The IRS has broad powers to collect unpaid tax debts. This power is not unlimited. In Dalton v. Commissioner, T.C. Memo. 2008-165, the U.S. Tax Court looks at one limitation on the IRS’s collection powers, namely, the IRS’s ability to take property that is held by a third party to satisfy the taxpayer’s tax debt.

Facts & Procedural History

This issue arose in Dalton because the taxpayer had submitted an offer-in-compromise in an effort to settle the taxpayer’s tax debt. The IRS asserted that the value of real property held in a trust had to be included in the amount of the taxpayer’s offer. The court was not able to agree with the IRS given the facts that were presented to the court. The court remanded the case back to the IRS appeals office, so that the appeals office could determine whether the property had to be included in the offer amount.

In Dalton, the property the IRS wanted the taxpayer to include in his offer in compromise was real estate held by a trust. The taxpayer had purchased the property and then transferred the property to his father. The trust was established by the taxpayer’s father. The father then transferred title to the real estate to the trust. The trust was to benefit the taxpayer’s children. The taxpayer’s wife and father encumbered the property by taking out a mortgage on the property. After the taxpayer’s grandfather died, the taxpayer took over as trustee. The taxpayer then appointed his uncle to take over as trustee. By the time the taxpayer had incurred the tax liability and submitted an offer in compromise, the taxpayer ended up residing on the property. The taxpayer did not execute a written lease agreement with the trust. The question is whether the unencumbered value of this real estate had to be included in the amount of the taxpayer’s offer in compromise.

Property & The Requirements  

For the IRS to reach property, federal tax law generally requires state or other law provide the taxpayer with some property interest or right to the property. These rights may come from direct ownership or some lesser interest in the property. For example, purchasing a piece of real property outright may give the taxpayer full ownership of the property. Leasing a piece of real property would not give the taxpayer an ownership interest in the property, but it would give the taxpayer the limited right to use or occupy the property. Transferring title to real property to a trust may or may not result in the taxpayer retaining an interest in the property. In the later case, the rights would be governed by the terms of the trust and by whether state law recognizes the property interest as belonging to the taxpayer.

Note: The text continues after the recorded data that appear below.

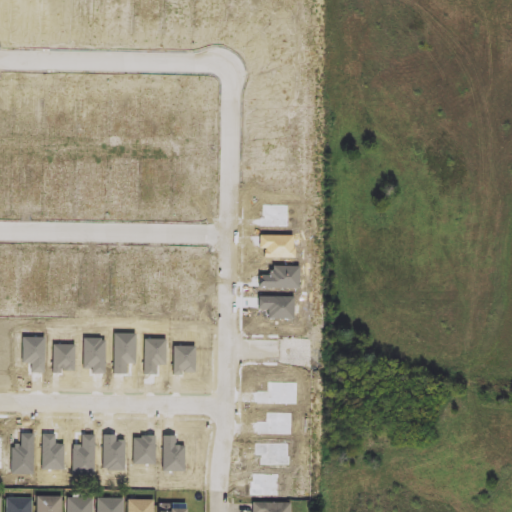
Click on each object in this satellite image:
road: (113, 62)
building: (30, 178)
building: (60, 182)
building: (124, 183)
building: (188, 184)
building: (93, 186)
road: (218, 186)
building: (157, 187)
building: (274, 215)
road: (114, 218)
road: (116, 234)
road: (217, 235)
road: (116, 246)
building: (276, 246)
road: (244, 269)
building: (96, 278)
building: (280, 278)
building: (35, 280)
building: (156, 281)
building: (63, 282)
building: (186, 283)
road: (230, 283)
building: (125, 285)
building: (276, 306)
road: (216, 320)
road: (262, 336)
building: (7, 348)
road: (250, 348)
road: (242, 349)
building: (121, 353)
building: (33, 354)
building: (152, 356)
building: (92, 357)
building: (62, 359)
building: (181, 359)
road: (261, 363)
road: (106, 390)
building: (277, 394)
road: (112, 402)
road: (215, 406)
road: (106, 416)
building: (275, 424)
road: (241, 437)
building: (0, 449)
building: (142, 452)
building: (50, 453)
building: (111, 453)
building: (270, 453)
building: (21, 456)
building: (82, 456)
building: (171, 456)
road: (209, 464)
building: (263, 485)
building: (0, 502)
building: (18, 504)
building: (47, 504)
building: (48, 504)
building: (17, 505)
building: (78, 505)
building: (79, 505)
building: (108, 505)
building: (108, 505)
building: (140, 505)
building: (139, 506)
building: (169, 507)
building: (270, 507)
building: (270, 507)
road: (219, 508)
building: (177, 511)
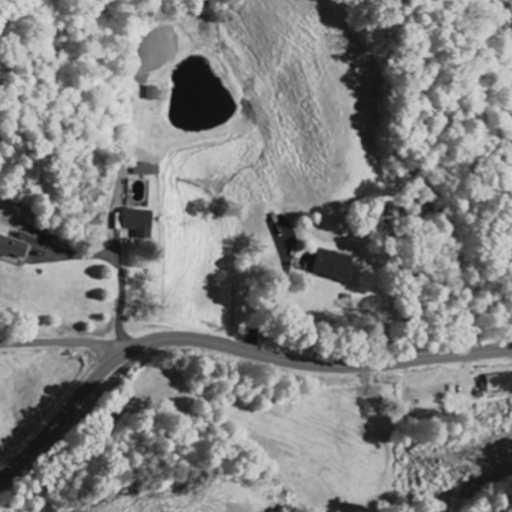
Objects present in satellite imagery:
building: (148, 170)
building: (138, 223)
building: (13, 248)
building: (333, 266)
road: (62, 344)
road: (228, 349)
building: (501, 383)
power tower: (494, 455)
power tower: (185, 510)
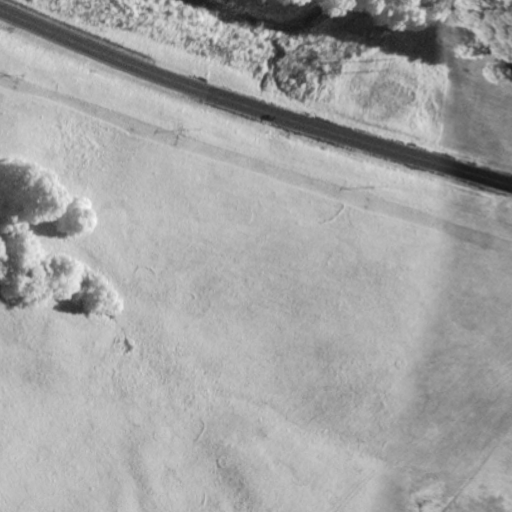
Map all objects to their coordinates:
road: (252, 109)
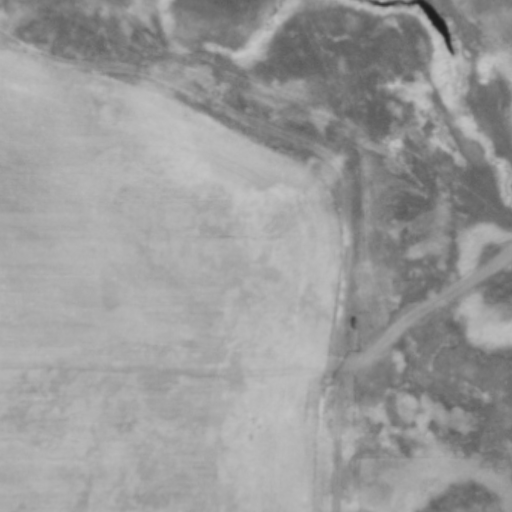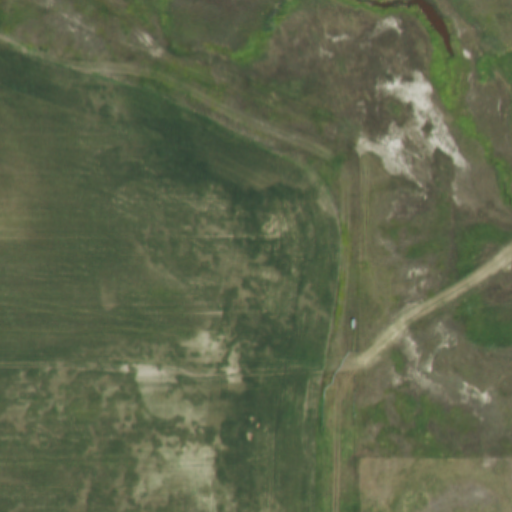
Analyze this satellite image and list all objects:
road: (271, 136)
road: (417, 306)
road: (324, 449)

Once it is determined that the taxpayer has an interest in property for purposes of state (or other law, such as federal law that grants rights to a patent holder), then federal tax law determines whether the IRS is entitled to reach the property interest.  The courts have established several factors that are to be considered in determining whether federal tax law allows the IRS to reach property held by a third party. These factors include:

  • whether no consideration or inadequate consideration was paid by the nominee for the property and/or whether the taxpayer expended personal funds for the nominee’s acquisition;
  • whether property was placed in the nominee’s name in anticipation of a suit or the occurrence of liabilities;
  • whether a close personal or family relationship existed between the taxpayer and the nominee;
  • whether the conveyance of the property was recorded;
  • whether the taxpayer retained possession of, continued to enjoy the benefits of, and/or otherwise treated as his or her own the transferred property;
  • whether the taxpayer after the transfer paid costs related to maintenance of the property (such as insurance, tax, or mortgage payments);
  • whether, in the case of a trust, there were sufficient internal controls in place with respect to the management of the trust; and
  • whether, in the case of a trust, trust assets were used to pay the taxpayer’s personal expenses.

The critical factor is whether the taxpayer retains control over the property that is held by the third party.

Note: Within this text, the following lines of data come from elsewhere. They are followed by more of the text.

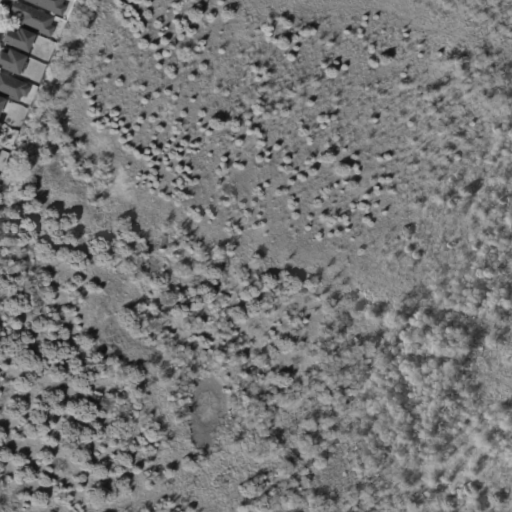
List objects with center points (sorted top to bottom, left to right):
building: (48, 5)
building: (50, 5)
building: (30, 18)
building: (34, 19)
building: (15, 38)
building: (17, 39)
building: (10, 62)
building: (11, 62)
building: (11, 87)
building: (13, 88)
building: (0, 97)
building: (1, 102)
building: (11, 131)
building: (0, 153)
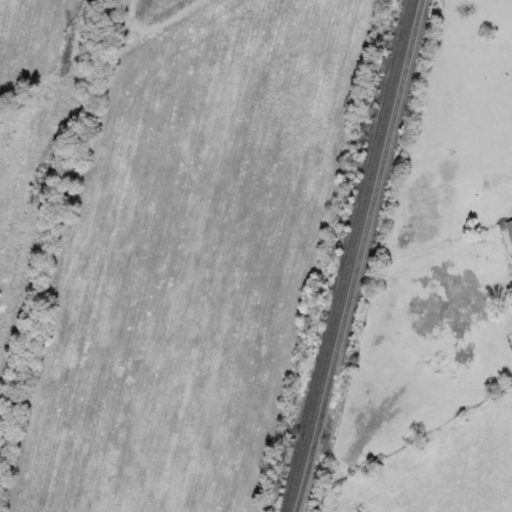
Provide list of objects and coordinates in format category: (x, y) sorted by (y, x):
power tower: (68, 37)
building: (510, 224)
crop: (188, 254)
railway: (350, 256)
railway: (359, 256)
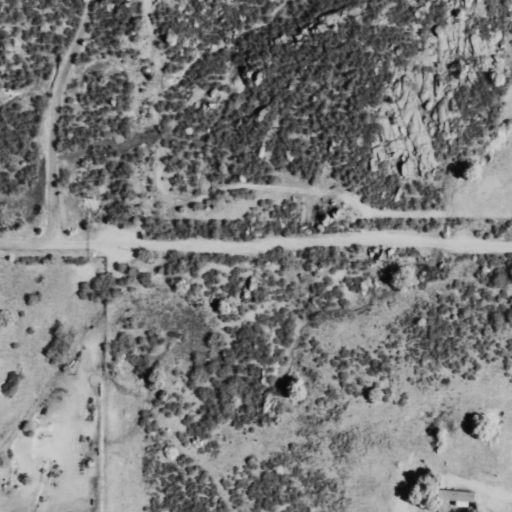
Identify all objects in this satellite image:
building: (461, 496)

As applied, the IRS and taxpayer may find that state law does not provide the taxpayer with any interest in the property. They may also find that the IRS is not able to reach the property interest because the interest is not sufficient given the factors provided by our federal tax law. If the property is beyond the IRS’s reach, then the amount should not be included in determining the amount of the taxpayer’s offer in compromise (this ignores any fraudulent transfer, transferee liability, or proceeds tracing issues).